To evaluate Constella, the authors ran a 7‑8‑day deployment study with eleven professional and hobbyist writers tasked with building a full‑length story. Participants used the tool to create character pools, back‑stories, scene outlines, and overall plot structures. Qualitative interviews and interaction logs reveal three major outcomes. First, the Friends Discovery feature enabled writers to surface peripheral characters they would otherwise overlook, expanding the narrative world. Second, the Journals interface facilitated systematic comparison of characters’ motivations and emotional responses, often sparking new scene ideas. Third, the Comments feature materialized relational dynamics, making latent conflicts or camaraderies explicit and giving writers concrete hooks for plot development. Importantly, participants reported that the AI’s output felt advisory rather than prescriptive; they retained full editorial control and felt their creative voice remained dominant.

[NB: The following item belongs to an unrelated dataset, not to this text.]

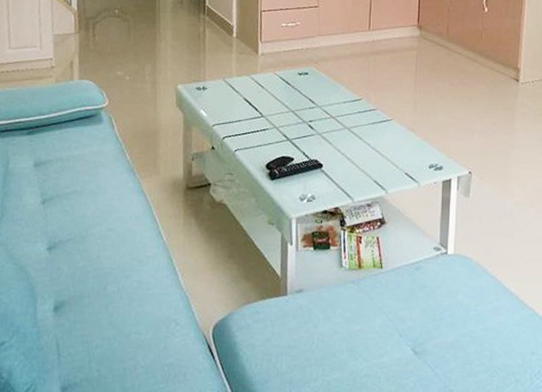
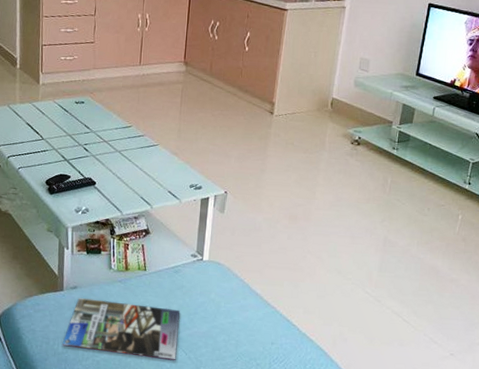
magazine: none [286,304,423,378] -> present [62,298,180,360]

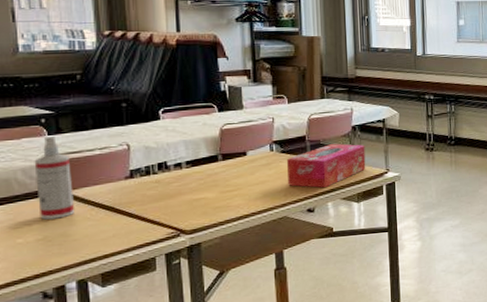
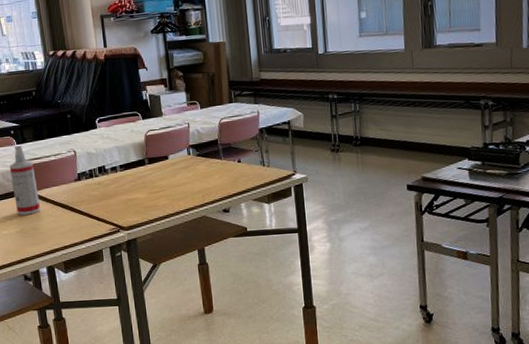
tissue box: present [286,144,366,188] -> none [202,146,274,190]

The paper’s contributions are threefold: (1) the introduction of Constella, the first LLM‑MA system explicitly designed for relational character creation; (2) empirical evidence from a real‑world deployment that multi‑agent interactions can offload cognitive effort and promote comparative thinking among writers; and (3) a design argument for AI‑assisted creative tools that prioritize scaffolding over direct text generation, thereby safeguarding authorial agency. The authors suggest future work on finer‑grained agent control mechanisms, integration with long‑term story‑arc planning, and broader evaluation across genres and cultural contexts.